Recovering from a disaster will be difficult under the best of circumstances. You want to make sure the association’s governing documents don’t impede the recovery effort. Many documents contain what could be a significant stumbling block, in the form of an automatic termination provision specifying that if the renovation costs exceed a stated percentage of the development’s market value, the association will be terminated unless a specified percentage of the owners vote to rebuild. It is hard to imagine many situations in which rebuilding would not be the best choice. Displaced owners will need some place to live, and while the association’s insurance should cover the replacement value for rebuilding purposes, it would cover only the current market value if the association decided to dissolve. Because of this, most communities would be better served by turning the standard termination language on its head, making the rebuilding decision automatic and requiring a vote of owners to terminate instead.
Provisions governing the handling of insurance claims could also create unnecessary problems if they aren’t drafted properly. For example, the board should be designated as the insurance trustee, authorized to receive insurance payments. Otherwise, the disbursements could be delayed. The documents should also name the association as agent for each unit owner and for the holders of liens on all units. This will give the board the authority it needs to adjust all insurance claims under the master policy, including those covering damage inside individual units.
Before you begin planning the reconstruction/repair of your community, you should review your insurance policy to make sure you comply with all the reporting requirements and meet all the filing and notice deadlines. Many policies will provide advance payments to finance emergency measures (shoring up damaged structures or removing debris, for example) and there is certainly nothing wrong with accepting those payments, as long as you don’t sign any releases that might limit the damages you can recover in the future. Have the association’s attorney review any insurance documents, including the final settlement offer, before you accept it. You want to make sure the compensation the insurer provides reflects the coverage to which you are entitled.
Proceed with Care
Once you know what the insurance will cover, you can begin formulating the reconstruction plans. The pressure to rebuild quickly will be intense, but caution and careful planning are essential. It is far more important to handle the construction project properly than to complete it rapidly.
- Approach the work as you would if it had not resulted from a disaster.

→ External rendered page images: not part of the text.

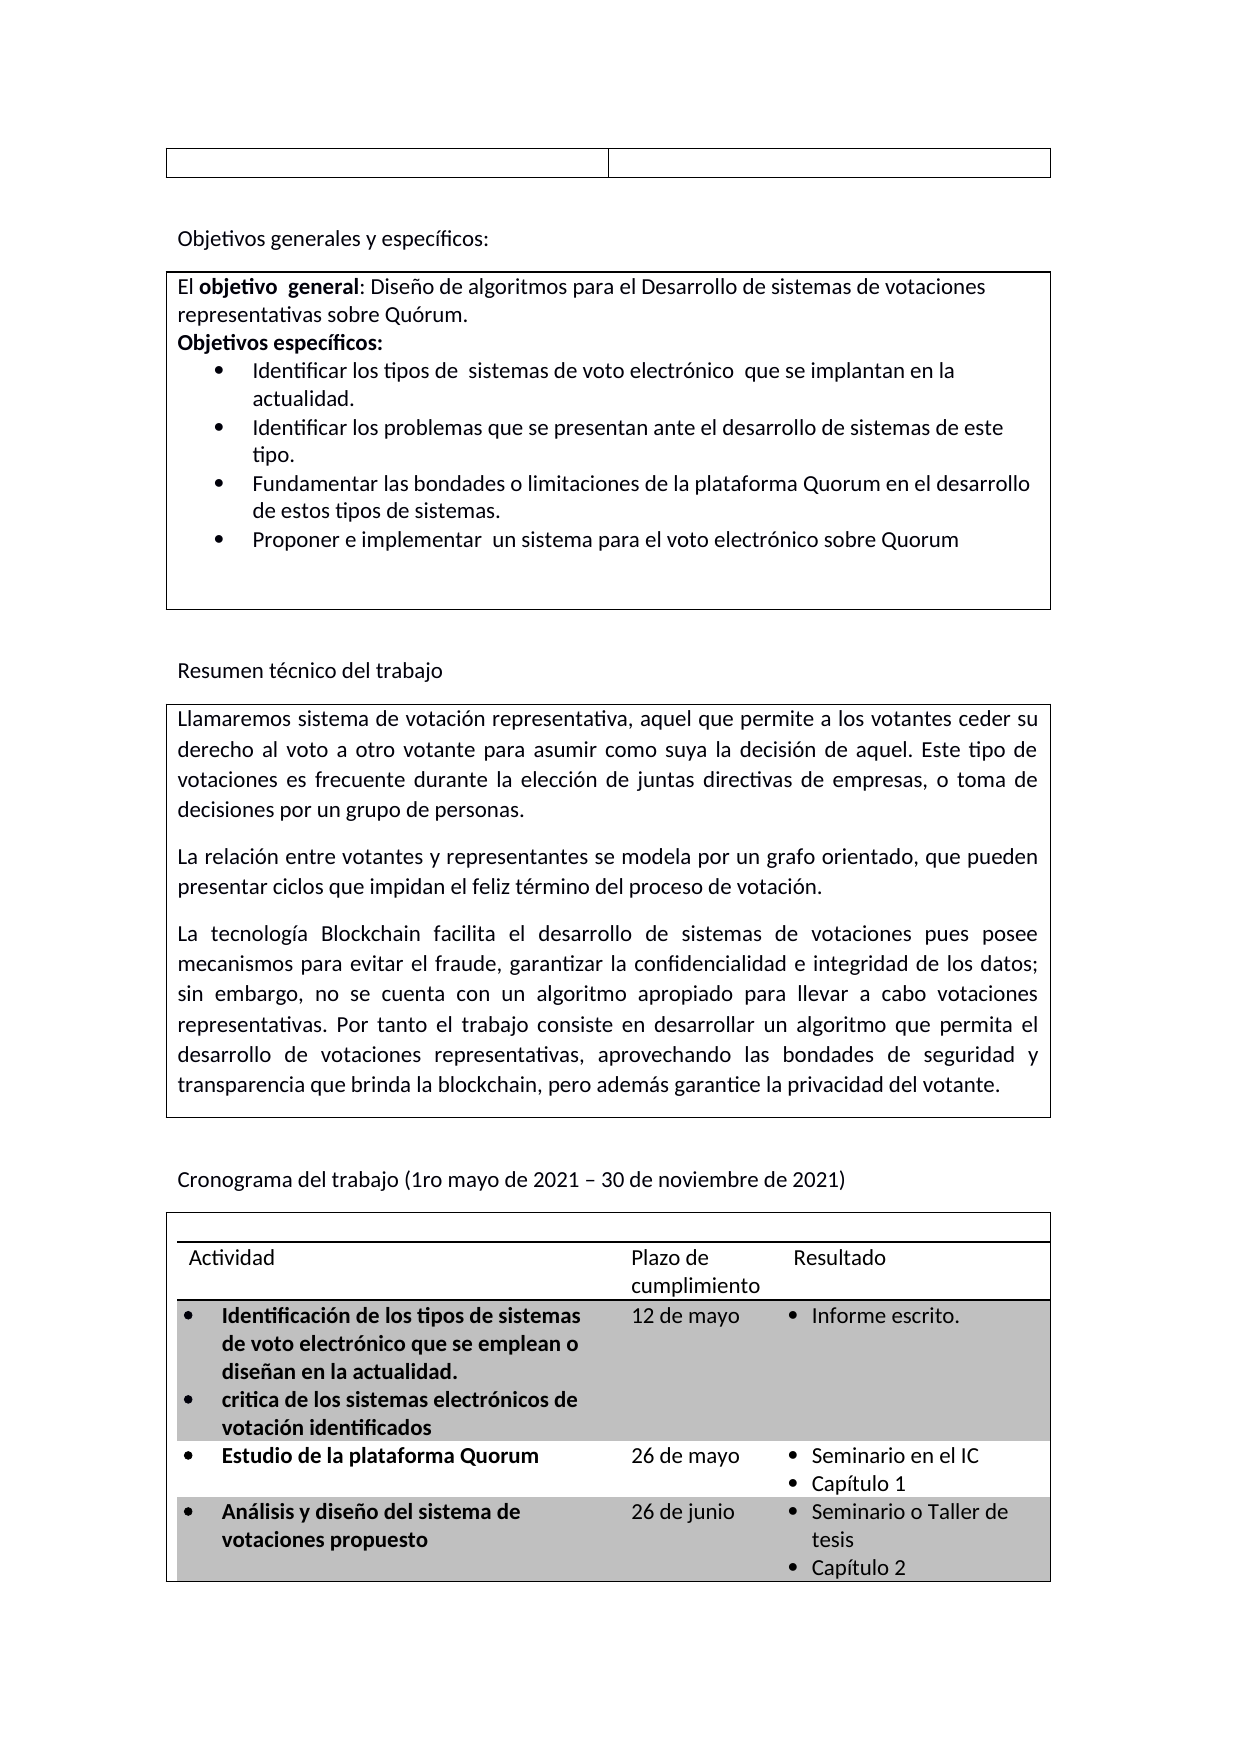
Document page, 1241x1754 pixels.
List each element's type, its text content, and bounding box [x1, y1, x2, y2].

text Objetivos generales y específicos: [177, 224, 1063, 253]
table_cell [167, 149, 608, 177]
text Resumen técnico del trabajo [177, 657, 1063, 685]
table_header Llamaremos sistema de votación representativa, aquel que permite a los votantes ceder su derecho al voto a otro votante para asumir como suya la decisión de aquel. Este tipo de votaciones es frecuente durante la elección de juntas directivas de empresas, o toma de decisiones por un grupo de personas. La relación entre votantes y representantes se modela por un grafo orientado, que pueden presentar ciclos que impidan el feliz término del proceso de votación. La tecnología Blockchain facilita el desarrollo de sistemas de votaciones pues posee mecanismos para evitar el fraude, garantizar la confidencialidad e integridad de los datos; sin embargo, no se cuenta con un algoritmo apropiado para llevar a cabo votaciones representativas. Por tanto el trabajo consiste en desarrollar un algoritmo que permita el desarrollo de votaciones representativas, aprovechando las bondades de seguridad y transparencia que brinda la blockchain, pero además garantice la privacidad del votante. [167, 705, 1050, 1117]
table_header El objetivo general: Diseño de algoritmos para el Desarrollo de sistemas de votaciones representativas sobre Quórum. Objetivos específicos: Identificar los tipos de sistemas de voto electrónico que se implantan en la actualidad. Identificar los problemas que se presentan ante el desarrollo de sistemas de este tipo. Fundamentar las bondades o limitaciones de la plataforma Quorum en el desarrollo de estos tipos de sistemas. Proponer e implementar un sistema para el voto electrónico sobre Quorum [167, 273, 1050, 609]
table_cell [609, 149, 1050, 177]
text Cronograma del trabajo (1ro mayo de 2021 – 30 de noviembre de 2021) [177, 1165, 1063, 1193]
table_header [167, 1213, 1050, 1581]
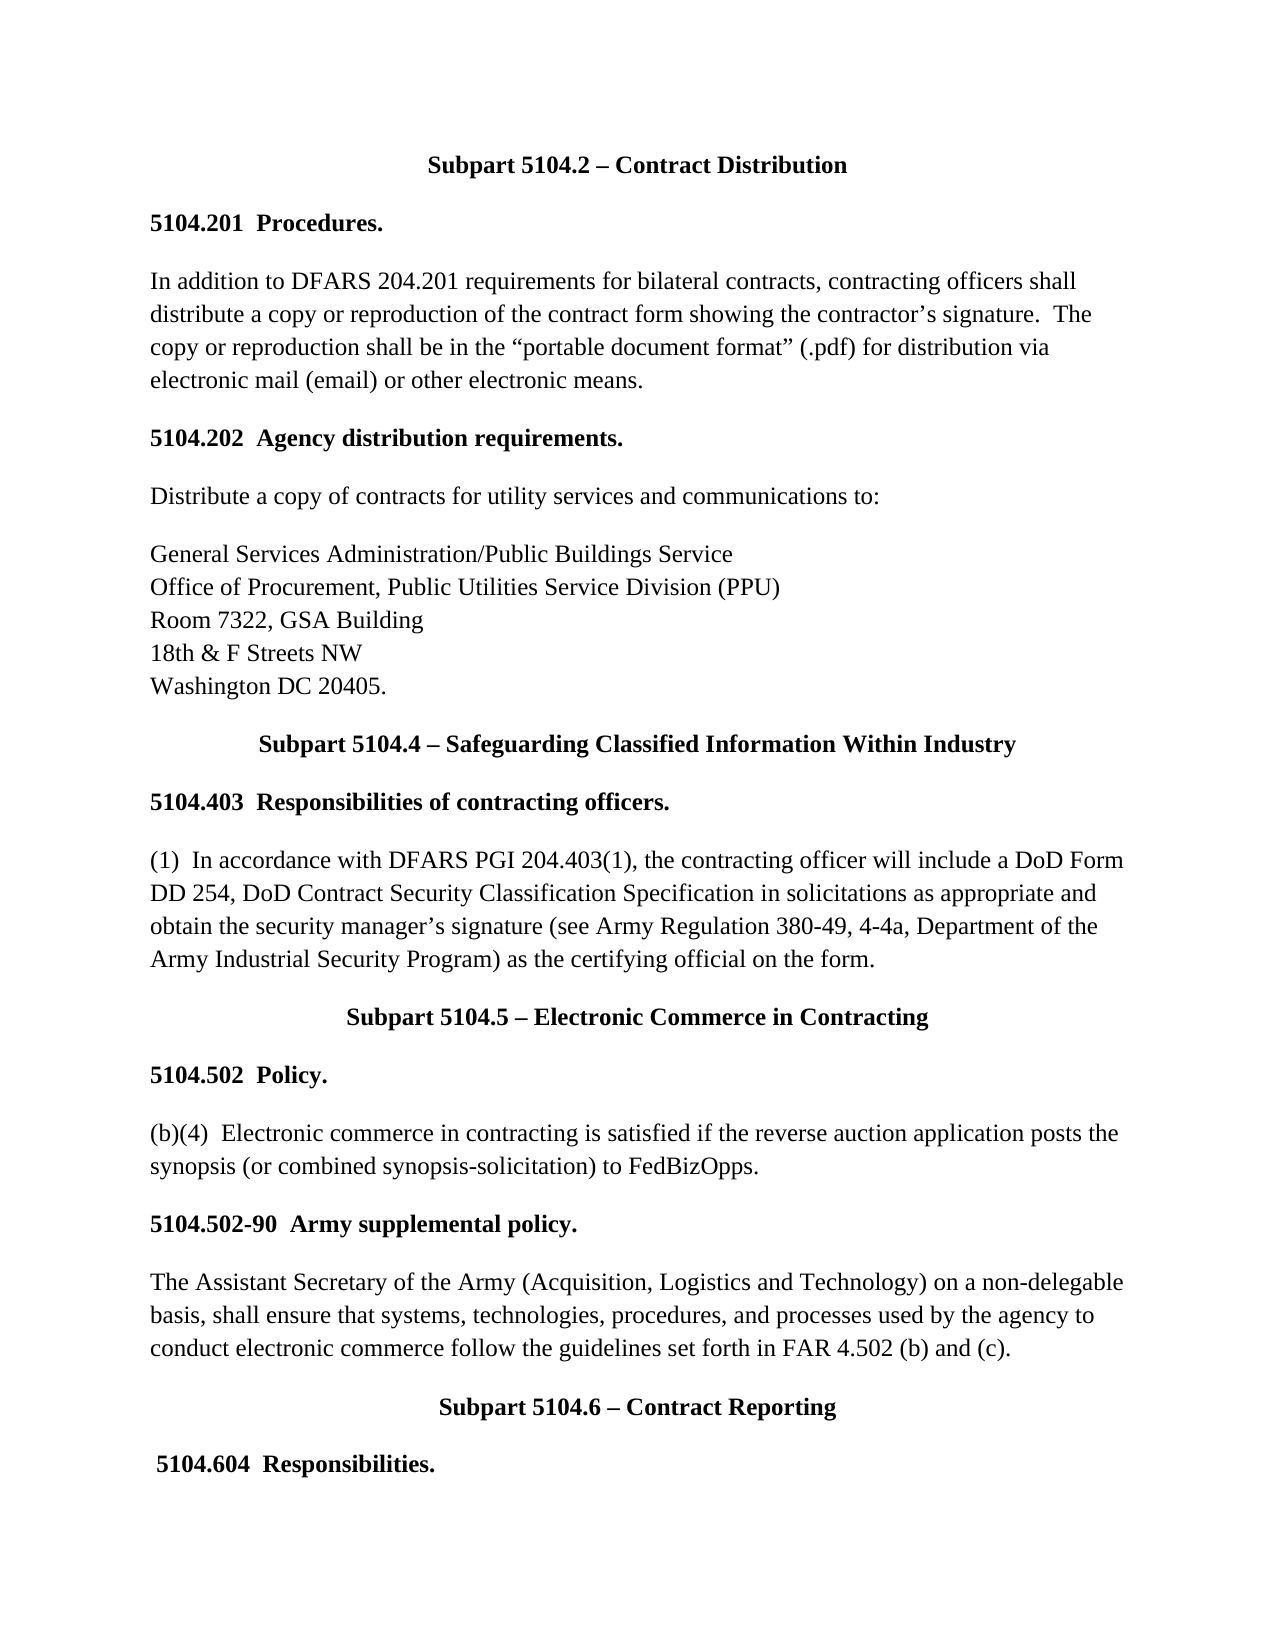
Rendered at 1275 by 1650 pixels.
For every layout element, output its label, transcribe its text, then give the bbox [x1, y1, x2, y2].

text The Assistant Secretary of the Army (Acquisition, Logistics and Technology) on a non-delegable basis, shall ensure that systems, technologies, procedures, and processes used by the agency to conduct electronic commerce follow the guidelines set forth in FAR 4.502 (b) and (c). [150, 1267, 1125, 1362]
text General Services Administration/Public Buildings Service [150, 539, 1125, 568]
subtitle 5104.502-90 Army supplemental policy. [150, 1209, 1125, 1238]
text 18th & F Streets NW [150, 638, 1125, 667]
subtitle Subpart 5104.2 – Contract Distribution [150, 150, 1125, 179]
text In addition to DFARS 204.201 requirements for bilateral contracts, contracting officers shall distribute a copy or reproduction of the contract form showing the contractor’s signature. The copy or reproduction shall be in the “portable document format” (.pdf) for distribution via electronic mail (email) or other electronic means. [150, 266, 1125, 394]
subtitle 5104.202 Agency distribution requirements. [150, 423, 1125, 452]
subtitle Subpart 5104.5 – Electronic Commerce in Contracting [150, 1002, 1125, 1031]
subtitle 5104.502 Policy. [150, 1060, 1125, 1089]
text Room 7322, GSA Building [150, 605, 1125, 634]
text Office of Procurement, Public Utilities Service Division (PPU) [150, 572, 1125, 601]
text Distribute a copy of contracts for utility services and communications to: [150, 481, 1125, 510]
subtitle 5104.604 Responsibilities. [150, 1449, 1125, 1478]
text Washington DC 20405. [150, 671, 1125, 700]
subtitle Subpart 5104.6 – Contract Reporting [150, 1392, 1125, 1420]
text (1) In accordance with DFARS PGI 204.403(1), the contracting officer will include a DoD Form DD 254, DoD Contract Security Classification Specification in solicitations as appropriate and obtain the security manager’s signature (see Army Regulation 380-49, 4-4a, Department of the Army Industrial Security Program) as the certifying official on the form. [150, 845, 1125, 973]
subtitle Subpart 5104.4 – Safeguarding Classified Information Within Industry [150, 729, 1125, 758]
subtitle 5104.201 Procedures. [150, 208, 1125, 237]
text (b)(4) Electronic commerce in contracting is satisfied if the reverse auction application posts the synopsis (or combined synopsis-solicitation) to FedBizOpps. [150, 1118, 1125, 1180]
subtitle 5104.403 Responsibilities of contracting officers. [150, 787, 1125, 816]
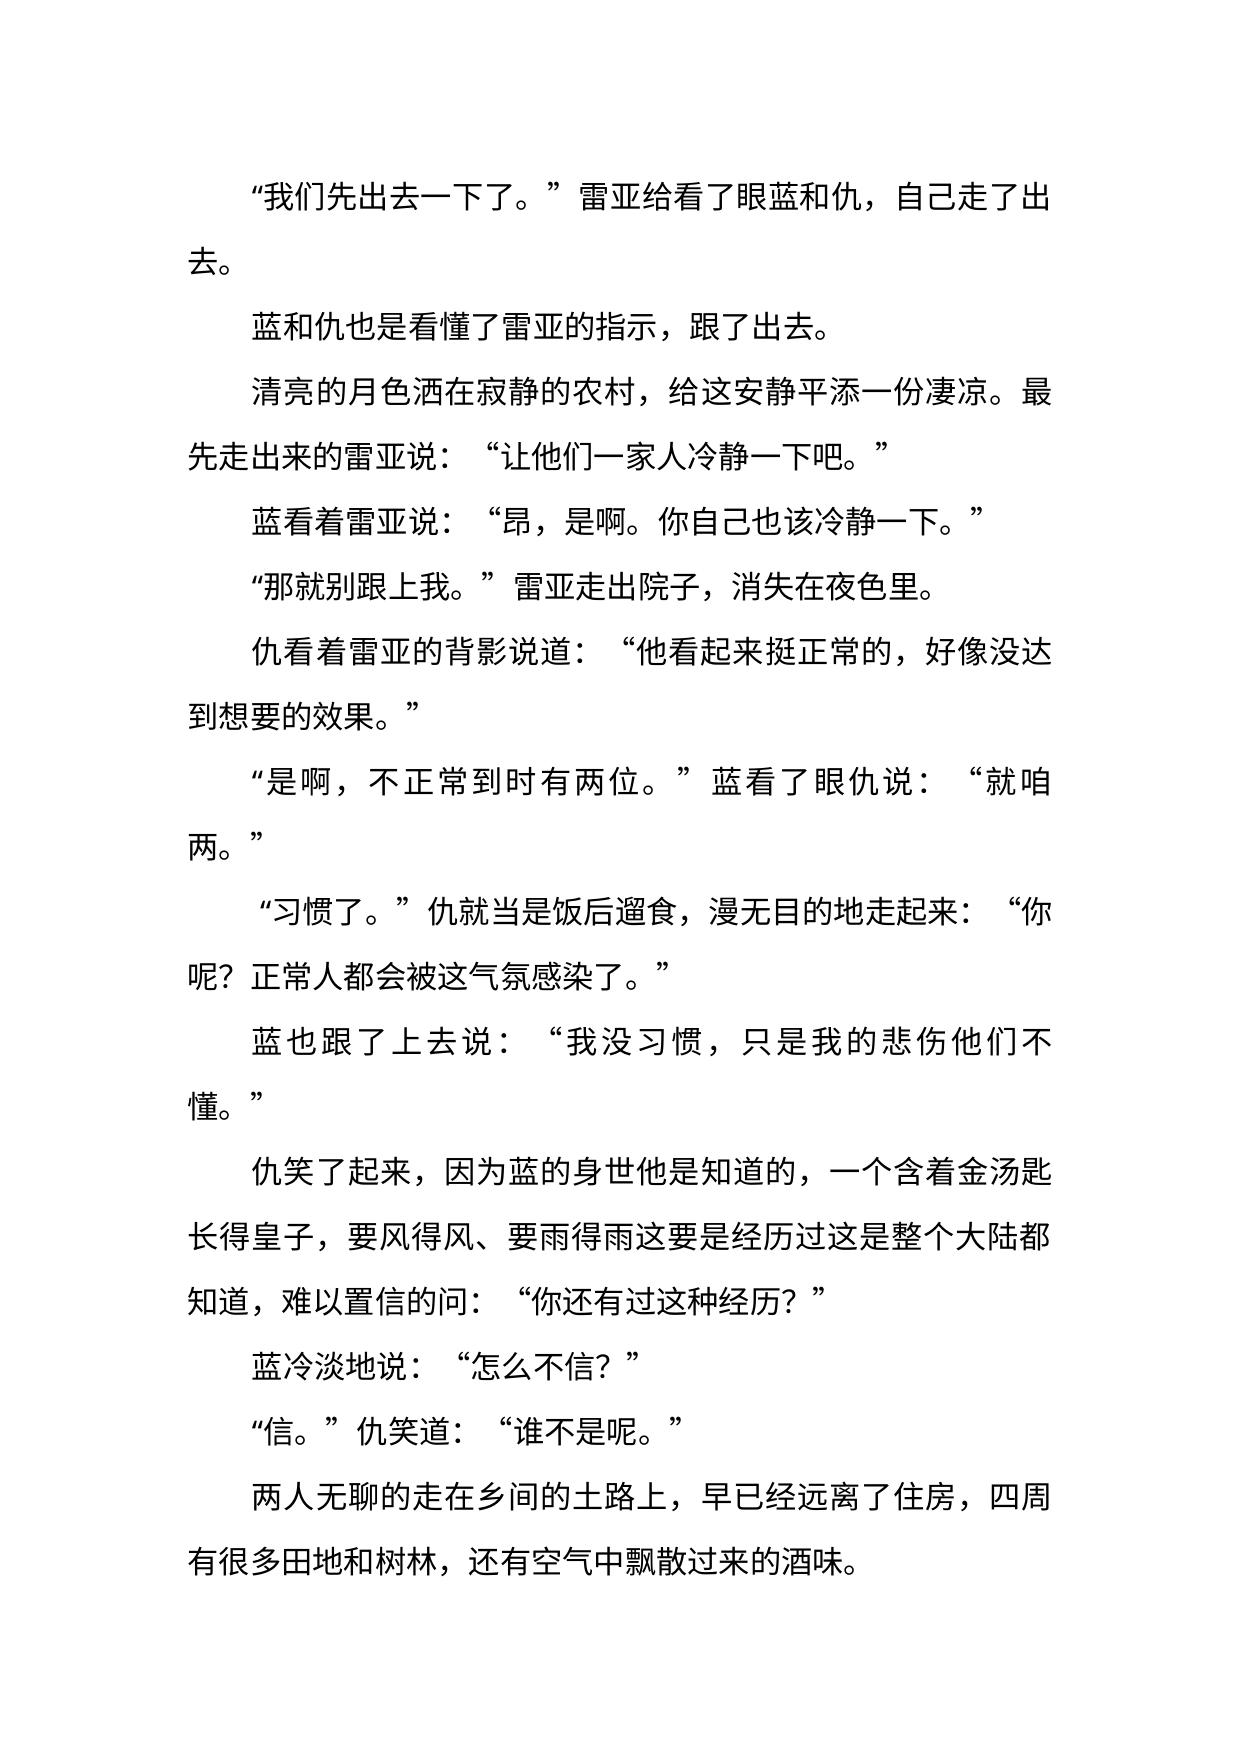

- Don’t hire the first contractor who arrives on the scene with a back-hoe, a construction crew, and a promise to “fix everything like new.”
- Obtain competitive bids from at least three contractors.
- Verify the capabilities and the reputations of any companies you consider. Check their references and demand proof of their insurance coverage.
- Before you solicit bids from contractors, have an engineering firm assess the damage to your community, and ask that firm also to prepare the specifications for the construction bids.
- Once you select a contractor, have the association’s attorney either draft the contract or review it before you sign.
- Plan to hire a construction manager to oversee the project; the association’s property manager probably will not be the best choice for this task.
Have both the construction manager and the association’s consulting engineer monitor the project, reviewing the work and workmanship at every stage. You don’t want to find out at the end of this process that your disaster recovery project has left the association with another disaster on its hands.